— TRECHO —
▬▬▬

Entre os tantos exemplos que pululam na virtualidade tecnológica de recorte espetaculoso, podemos destacar como caso exemplar o atentado aos Estados Unidos e seus desdobramentos, que desnudam a trágica condição que a desmesura humana está a nos impor enquanto realidade revestida de verdade e, portanto, legitimidade. Promovem o strip-tease pornográfico da farsa imposta ao concerto das nações e, por trás da aparência e das formalidades, decretam o colapso de um Direito Internacional que engatinhava em cueiros de insinceridades e espertezas.

Há que se constatar que, diferentemente do direito interno das nações-Estado, o esboço até então delineado para um efetivo concerto das nações sob a égide de um direito planetário prescrevia um consenso baseado na adesão. Ao passo em que, no direito interno, os cidadãos se submetem compulsória e coercitivamente a um estado de direito representado pelo Estado, no plano internacional, temos um pacto entre iguais (autodeterminação e soberania) e sem os requisitos coercitivo-legais, uma vez que o alcance das leis se dá através de tratados livremente acordados.

▬▬▬

— INSTRUÇÕES DA TAREFA —
Edite o texto sobre o direito internacional de "Há que se constatar" a "tratados livremente acordados.", substituindo "adesão" por "anuência".

▬▬▬

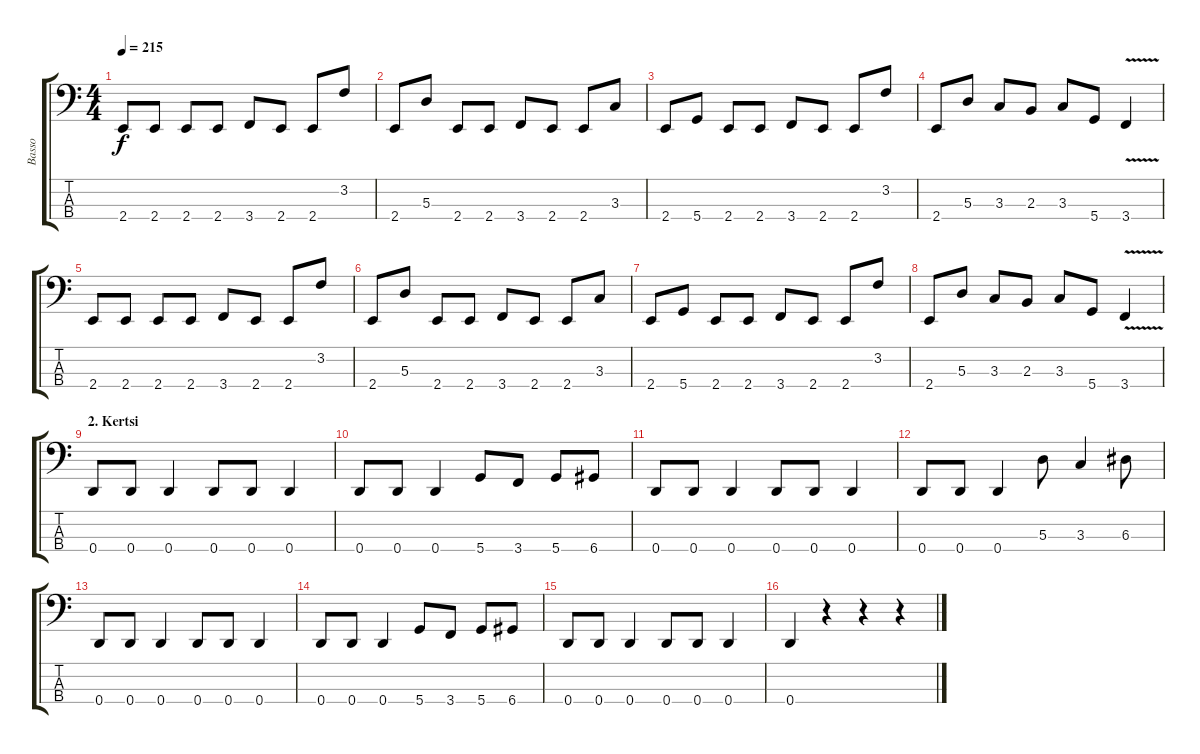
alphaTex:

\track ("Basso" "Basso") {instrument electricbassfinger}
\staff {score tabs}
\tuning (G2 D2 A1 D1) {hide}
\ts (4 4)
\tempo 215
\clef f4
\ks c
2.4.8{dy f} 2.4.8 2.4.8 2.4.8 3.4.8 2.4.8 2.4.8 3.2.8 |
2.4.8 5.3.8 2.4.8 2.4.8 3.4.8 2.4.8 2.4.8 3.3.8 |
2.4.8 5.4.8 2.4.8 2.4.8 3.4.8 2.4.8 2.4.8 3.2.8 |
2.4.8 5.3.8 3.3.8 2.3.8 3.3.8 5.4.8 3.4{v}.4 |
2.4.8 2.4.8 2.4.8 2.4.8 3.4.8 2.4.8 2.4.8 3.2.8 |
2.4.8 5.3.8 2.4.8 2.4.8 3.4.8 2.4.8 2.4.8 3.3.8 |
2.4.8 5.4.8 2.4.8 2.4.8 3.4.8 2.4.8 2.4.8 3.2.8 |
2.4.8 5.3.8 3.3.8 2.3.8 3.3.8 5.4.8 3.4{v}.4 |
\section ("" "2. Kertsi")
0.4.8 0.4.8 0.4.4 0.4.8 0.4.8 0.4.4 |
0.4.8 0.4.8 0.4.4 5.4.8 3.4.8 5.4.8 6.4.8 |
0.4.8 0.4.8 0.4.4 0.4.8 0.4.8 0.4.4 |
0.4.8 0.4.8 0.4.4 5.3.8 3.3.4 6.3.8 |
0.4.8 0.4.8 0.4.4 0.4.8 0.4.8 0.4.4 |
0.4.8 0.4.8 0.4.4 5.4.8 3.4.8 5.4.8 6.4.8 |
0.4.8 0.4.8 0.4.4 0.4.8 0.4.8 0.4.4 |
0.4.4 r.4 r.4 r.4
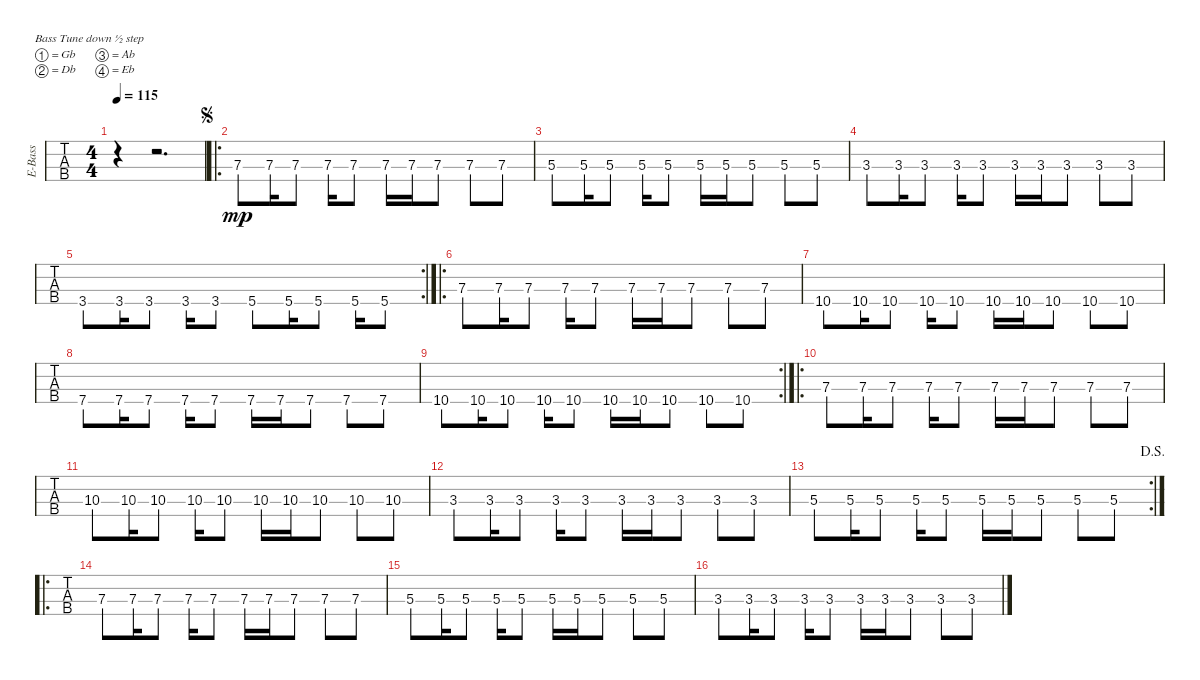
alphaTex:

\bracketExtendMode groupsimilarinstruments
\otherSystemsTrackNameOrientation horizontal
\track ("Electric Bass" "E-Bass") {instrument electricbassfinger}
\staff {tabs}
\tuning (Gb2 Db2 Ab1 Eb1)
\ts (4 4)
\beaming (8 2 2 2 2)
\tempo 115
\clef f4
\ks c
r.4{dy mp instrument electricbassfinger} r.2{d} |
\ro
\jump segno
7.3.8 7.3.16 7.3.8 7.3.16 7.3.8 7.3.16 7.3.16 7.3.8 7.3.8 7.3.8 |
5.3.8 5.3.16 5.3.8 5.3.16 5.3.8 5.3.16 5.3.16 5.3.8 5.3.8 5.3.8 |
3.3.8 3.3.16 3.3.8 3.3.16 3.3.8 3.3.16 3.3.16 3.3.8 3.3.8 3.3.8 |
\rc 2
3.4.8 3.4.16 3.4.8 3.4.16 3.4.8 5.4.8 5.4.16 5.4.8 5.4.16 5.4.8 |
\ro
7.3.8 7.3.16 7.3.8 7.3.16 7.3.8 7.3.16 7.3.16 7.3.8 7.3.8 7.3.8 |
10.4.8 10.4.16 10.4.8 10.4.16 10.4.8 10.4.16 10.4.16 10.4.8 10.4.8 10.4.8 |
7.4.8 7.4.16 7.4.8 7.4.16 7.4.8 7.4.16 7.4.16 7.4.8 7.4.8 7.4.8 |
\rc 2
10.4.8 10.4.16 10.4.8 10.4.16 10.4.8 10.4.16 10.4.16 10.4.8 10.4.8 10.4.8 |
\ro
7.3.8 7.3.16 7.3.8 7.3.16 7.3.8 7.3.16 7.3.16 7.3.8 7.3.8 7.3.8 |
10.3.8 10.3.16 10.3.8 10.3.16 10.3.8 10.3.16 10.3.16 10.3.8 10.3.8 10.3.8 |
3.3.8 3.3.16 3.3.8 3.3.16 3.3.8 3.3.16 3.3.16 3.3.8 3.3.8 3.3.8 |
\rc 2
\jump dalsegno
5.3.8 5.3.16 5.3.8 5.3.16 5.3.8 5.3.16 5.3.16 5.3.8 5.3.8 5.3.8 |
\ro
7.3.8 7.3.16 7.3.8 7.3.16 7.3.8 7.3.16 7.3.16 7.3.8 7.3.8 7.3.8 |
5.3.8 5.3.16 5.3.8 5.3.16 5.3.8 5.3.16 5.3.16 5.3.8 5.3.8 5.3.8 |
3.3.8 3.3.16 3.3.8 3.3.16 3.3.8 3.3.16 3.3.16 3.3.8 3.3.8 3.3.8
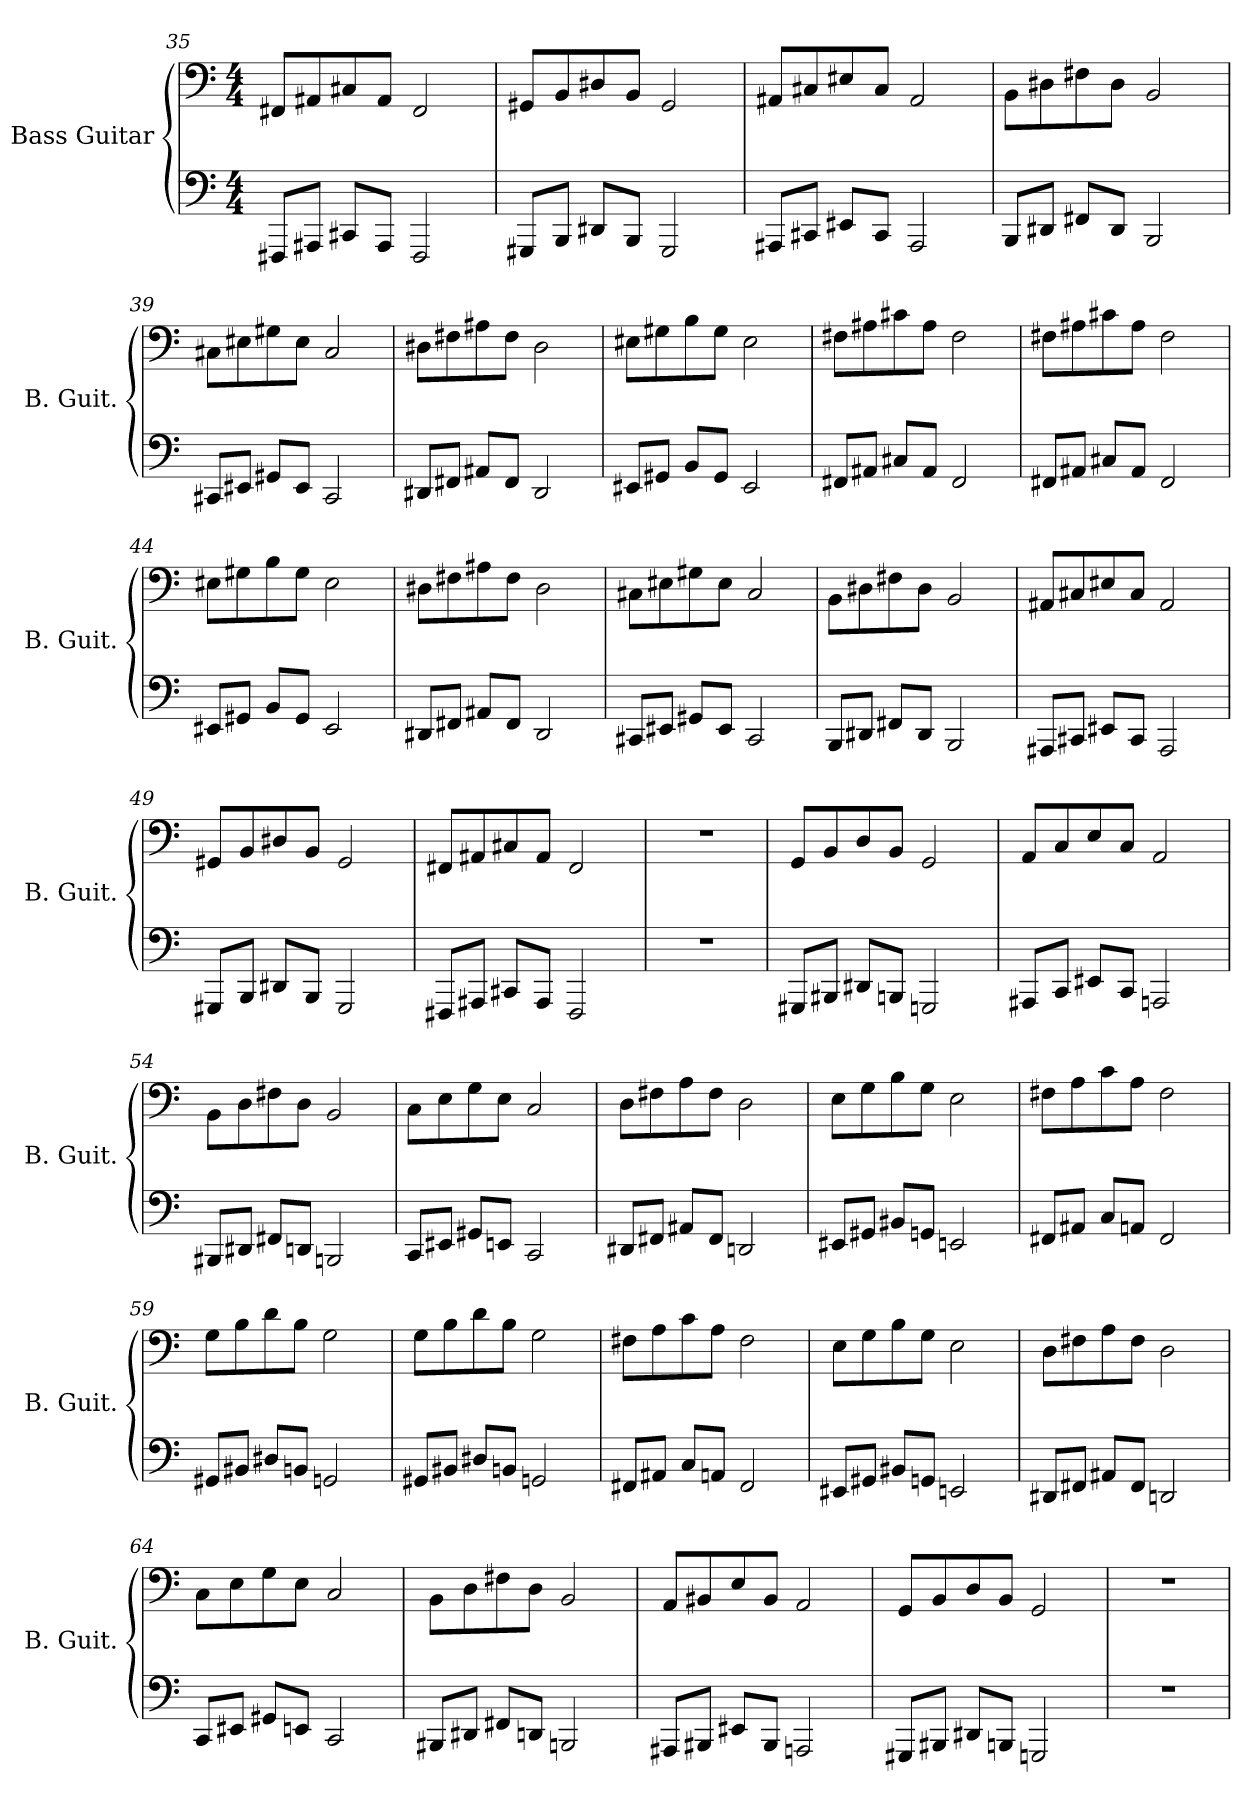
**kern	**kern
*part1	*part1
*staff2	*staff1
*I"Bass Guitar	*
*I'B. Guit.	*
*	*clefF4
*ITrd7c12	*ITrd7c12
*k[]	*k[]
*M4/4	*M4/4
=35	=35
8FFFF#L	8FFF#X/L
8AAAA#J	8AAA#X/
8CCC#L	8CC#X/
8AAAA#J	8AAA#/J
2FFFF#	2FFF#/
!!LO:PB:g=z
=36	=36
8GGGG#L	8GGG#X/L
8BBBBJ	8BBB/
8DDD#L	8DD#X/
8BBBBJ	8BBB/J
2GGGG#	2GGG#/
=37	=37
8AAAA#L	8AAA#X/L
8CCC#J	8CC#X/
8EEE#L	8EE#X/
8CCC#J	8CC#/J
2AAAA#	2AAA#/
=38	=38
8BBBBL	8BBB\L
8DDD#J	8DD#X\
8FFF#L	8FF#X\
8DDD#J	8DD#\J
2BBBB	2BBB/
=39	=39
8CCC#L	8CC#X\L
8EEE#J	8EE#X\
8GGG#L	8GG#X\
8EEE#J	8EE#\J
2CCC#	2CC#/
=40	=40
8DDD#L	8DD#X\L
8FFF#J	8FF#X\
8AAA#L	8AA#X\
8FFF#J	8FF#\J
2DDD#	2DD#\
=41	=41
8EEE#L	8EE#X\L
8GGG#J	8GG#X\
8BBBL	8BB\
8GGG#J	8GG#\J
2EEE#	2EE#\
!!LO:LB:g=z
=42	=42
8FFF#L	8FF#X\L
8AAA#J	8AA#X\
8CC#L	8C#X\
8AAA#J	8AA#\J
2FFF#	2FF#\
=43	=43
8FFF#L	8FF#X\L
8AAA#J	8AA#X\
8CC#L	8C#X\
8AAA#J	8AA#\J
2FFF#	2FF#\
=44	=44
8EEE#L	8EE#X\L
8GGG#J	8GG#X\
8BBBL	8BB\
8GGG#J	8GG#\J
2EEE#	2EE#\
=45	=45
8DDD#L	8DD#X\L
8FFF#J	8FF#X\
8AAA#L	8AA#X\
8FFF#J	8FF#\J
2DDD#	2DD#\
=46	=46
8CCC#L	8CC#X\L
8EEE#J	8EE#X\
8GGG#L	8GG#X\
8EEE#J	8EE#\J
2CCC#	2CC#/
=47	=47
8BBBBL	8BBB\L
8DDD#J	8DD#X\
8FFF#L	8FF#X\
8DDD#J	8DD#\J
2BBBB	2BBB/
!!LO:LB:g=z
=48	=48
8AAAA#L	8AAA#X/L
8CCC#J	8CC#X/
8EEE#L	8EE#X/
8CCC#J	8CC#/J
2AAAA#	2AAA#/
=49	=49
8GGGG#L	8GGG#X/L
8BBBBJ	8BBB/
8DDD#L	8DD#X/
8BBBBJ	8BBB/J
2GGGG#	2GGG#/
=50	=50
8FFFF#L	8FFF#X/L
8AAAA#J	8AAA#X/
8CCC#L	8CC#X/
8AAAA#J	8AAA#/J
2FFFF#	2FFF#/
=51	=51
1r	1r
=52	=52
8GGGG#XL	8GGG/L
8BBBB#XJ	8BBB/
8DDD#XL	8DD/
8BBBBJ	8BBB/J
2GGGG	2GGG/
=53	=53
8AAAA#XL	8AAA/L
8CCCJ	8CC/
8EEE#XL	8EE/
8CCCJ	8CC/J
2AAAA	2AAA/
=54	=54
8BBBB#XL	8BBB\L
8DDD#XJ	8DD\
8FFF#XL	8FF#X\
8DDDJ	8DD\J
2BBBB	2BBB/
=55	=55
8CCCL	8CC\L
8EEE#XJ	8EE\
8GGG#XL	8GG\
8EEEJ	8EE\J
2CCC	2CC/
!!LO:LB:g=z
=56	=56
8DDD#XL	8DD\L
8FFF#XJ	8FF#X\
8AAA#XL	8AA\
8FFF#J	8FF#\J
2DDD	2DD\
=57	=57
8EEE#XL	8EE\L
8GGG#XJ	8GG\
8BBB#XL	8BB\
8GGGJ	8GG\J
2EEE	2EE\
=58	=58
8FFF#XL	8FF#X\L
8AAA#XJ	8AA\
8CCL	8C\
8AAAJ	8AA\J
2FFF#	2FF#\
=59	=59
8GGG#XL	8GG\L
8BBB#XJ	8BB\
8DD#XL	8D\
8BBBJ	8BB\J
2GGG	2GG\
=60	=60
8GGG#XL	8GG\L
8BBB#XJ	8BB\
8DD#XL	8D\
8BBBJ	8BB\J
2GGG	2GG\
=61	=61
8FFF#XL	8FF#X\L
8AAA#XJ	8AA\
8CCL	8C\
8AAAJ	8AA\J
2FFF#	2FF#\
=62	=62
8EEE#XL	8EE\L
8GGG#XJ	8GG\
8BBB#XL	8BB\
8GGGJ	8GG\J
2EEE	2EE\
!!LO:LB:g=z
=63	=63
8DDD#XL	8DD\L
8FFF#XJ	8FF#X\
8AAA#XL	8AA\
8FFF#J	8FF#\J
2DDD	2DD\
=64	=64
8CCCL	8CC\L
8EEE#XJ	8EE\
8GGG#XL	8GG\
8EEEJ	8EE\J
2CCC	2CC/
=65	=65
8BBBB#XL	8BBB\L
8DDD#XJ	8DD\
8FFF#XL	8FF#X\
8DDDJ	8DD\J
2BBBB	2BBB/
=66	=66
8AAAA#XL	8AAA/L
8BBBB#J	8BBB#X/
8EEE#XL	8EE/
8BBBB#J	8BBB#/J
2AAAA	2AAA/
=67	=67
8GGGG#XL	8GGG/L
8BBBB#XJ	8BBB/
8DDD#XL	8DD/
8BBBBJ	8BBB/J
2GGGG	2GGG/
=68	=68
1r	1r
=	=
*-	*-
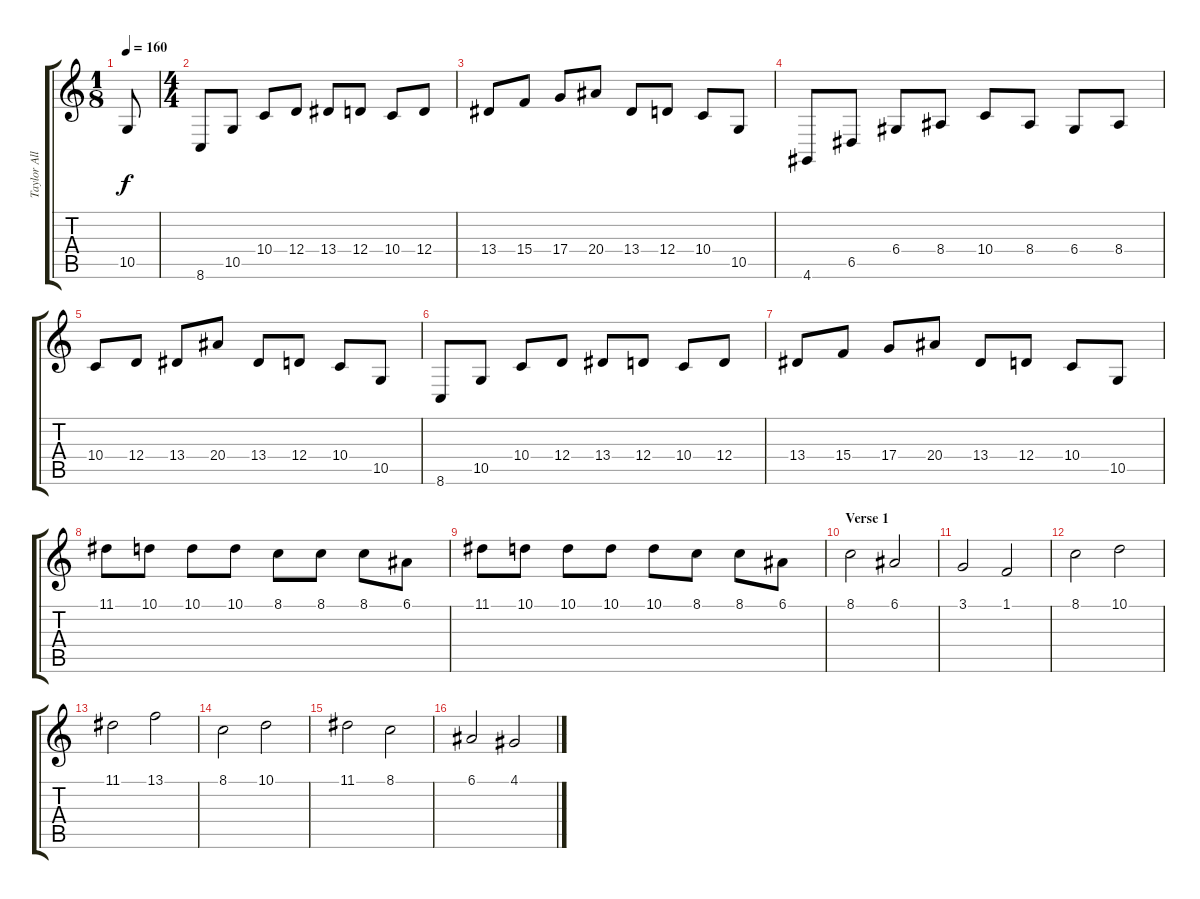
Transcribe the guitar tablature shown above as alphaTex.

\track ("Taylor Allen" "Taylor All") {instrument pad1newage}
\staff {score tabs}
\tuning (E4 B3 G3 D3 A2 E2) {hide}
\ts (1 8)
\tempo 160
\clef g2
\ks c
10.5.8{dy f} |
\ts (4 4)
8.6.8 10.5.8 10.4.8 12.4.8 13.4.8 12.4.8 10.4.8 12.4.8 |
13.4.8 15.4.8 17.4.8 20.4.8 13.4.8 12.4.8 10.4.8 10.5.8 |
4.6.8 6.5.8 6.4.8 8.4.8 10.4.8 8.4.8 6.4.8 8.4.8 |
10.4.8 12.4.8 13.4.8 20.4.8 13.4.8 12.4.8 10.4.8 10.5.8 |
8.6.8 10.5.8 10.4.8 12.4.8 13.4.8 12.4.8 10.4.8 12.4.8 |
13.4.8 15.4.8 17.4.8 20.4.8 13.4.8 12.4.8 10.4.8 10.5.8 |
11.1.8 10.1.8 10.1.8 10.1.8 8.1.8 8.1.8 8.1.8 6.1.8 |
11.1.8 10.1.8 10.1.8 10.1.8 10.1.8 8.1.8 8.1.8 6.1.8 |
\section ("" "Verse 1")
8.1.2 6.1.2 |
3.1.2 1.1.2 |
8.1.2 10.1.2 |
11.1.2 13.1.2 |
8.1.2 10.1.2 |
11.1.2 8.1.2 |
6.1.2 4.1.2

▬▬▬

— RESPOSTA CORRETA —
Há que se constatar que, diferentemente do direito interno das nações-Estado, o esboço até então delineado para um efetivo concerto das nações sob a égide de um direito planetário prescrevia um consenso baseado na anuência. Ao passo em que, no direito interno, os cidadãos se submetem compulsória e coercitivamente a um estado de direito representado pelo Estado, no plano internacional, temos um pacto entre iguais (autodeterminação e soberania) e sem os requisitos coercitivo-legais, uma vez que o alcance das leis se dá através de tratados livremente acordados.